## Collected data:
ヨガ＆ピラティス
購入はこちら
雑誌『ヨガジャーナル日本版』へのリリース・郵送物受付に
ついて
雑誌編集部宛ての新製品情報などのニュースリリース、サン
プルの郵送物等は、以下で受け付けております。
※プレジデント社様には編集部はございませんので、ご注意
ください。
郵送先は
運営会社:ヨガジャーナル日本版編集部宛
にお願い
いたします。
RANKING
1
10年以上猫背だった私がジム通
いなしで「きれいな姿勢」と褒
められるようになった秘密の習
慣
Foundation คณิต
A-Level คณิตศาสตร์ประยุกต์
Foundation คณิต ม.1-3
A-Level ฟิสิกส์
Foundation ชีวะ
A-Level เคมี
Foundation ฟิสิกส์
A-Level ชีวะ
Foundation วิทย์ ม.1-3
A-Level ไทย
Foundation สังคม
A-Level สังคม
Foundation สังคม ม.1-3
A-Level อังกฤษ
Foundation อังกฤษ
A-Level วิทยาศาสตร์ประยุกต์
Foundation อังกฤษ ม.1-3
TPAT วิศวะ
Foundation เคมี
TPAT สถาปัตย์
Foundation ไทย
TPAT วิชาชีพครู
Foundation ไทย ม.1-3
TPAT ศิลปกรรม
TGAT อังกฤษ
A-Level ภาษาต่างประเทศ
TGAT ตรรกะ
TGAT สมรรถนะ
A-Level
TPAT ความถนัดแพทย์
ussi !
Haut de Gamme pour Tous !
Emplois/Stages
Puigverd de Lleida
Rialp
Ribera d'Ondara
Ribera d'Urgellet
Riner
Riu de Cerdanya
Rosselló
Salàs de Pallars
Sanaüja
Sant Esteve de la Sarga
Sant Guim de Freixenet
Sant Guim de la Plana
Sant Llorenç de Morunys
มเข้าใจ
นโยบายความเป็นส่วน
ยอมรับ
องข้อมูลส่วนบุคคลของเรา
* * *
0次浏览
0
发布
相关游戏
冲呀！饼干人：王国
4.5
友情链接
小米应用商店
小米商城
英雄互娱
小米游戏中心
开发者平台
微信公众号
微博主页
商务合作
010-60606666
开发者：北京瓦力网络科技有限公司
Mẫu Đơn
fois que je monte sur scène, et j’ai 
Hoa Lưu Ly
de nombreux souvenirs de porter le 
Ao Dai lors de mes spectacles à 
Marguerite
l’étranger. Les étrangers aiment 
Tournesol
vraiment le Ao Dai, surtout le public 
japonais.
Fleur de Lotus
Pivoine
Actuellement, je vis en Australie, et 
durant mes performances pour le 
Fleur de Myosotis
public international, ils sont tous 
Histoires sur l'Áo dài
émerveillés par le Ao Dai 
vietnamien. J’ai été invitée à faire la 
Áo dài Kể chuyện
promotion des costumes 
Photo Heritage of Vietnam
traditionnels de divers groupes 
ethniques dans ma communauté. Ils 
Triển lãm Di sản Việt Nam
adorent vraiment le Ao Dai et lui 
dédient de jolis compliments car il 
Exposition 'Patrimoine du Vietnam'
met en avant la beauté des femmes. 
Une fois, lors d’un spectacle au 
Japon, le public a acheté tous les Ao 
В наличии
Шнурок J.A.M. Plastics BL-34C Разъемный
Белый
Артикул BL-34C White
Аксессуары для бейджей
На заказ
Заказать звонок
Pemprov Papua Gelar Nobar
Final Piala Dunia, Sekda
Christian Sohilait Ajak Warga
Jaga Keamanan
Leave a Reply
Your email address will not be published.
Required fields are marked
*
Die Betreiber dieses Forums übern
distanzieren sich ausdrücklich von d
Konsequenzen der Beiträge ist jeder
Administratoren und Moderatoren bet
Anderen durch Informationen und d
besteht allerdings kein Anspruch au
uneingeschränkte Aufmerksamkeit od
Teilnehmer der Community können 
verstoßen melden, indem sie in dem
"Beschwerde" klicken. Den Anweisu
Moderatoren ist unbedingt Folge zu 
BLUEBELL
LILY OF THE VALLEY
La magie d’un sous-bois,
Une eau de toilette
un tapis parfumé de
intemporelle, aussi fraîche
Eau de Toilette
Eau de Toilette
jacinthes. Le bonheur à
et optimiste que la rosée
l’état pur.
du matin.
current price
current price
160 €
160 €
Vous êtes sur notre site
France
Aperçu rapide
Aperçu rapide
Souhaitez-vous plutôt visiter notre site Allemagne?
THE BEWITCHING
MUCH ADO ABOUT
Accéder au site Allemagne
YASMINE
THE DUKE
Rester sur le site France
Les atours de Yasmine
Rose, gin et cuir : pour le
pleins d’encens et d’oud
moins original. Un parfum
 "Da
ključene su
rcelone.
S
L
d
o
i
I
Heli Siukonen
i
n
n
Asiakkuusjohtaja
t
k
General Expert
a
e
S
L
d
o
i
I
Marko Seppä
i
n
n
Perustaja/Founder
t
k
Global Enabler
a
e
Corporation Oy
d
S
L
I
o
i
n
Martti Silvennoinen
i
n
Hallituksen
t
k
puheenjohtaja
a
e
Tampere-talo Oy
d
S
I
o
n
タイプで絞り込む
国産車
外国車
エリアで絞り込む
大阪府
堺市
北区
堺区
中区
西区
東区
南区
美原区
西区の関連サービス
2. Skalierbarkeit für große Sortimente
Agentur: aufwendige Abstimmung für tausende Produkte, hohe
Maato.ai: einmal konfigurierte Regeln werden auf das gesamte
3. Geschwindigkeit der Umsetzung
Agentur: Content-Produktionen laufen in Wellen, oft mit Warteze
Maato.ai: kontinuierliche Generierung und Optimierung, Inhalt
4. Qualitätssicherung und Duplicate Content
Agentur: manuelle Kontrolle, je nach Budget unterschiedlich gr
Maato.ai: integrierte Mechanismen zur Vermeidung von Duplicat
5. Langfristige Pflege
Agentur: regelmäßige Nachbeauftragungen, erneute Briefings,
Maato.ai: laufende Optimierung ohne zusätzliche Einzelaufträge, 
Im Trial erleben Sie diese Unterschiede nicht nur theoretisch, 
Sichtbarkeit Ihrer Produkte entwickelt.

## TASK REQUIREMENTS:
Return every line in the items above that contains the word "Foundation".

## TASK OUTPUT:
Foundation คณิต
Foundation คณิต ม.1-3
Foundation ชีวะ
Foundation ฟิสิกส์
Foundation วิทย์ ม.1-3
Foundation สังคม
Foundation สังคม ม.1-3
Foundation อังกฤษ
Foundation อังกฤษ ม.1-3
Foundation เคมี
Foundation ไทย
Foundation ไทย ม.1-3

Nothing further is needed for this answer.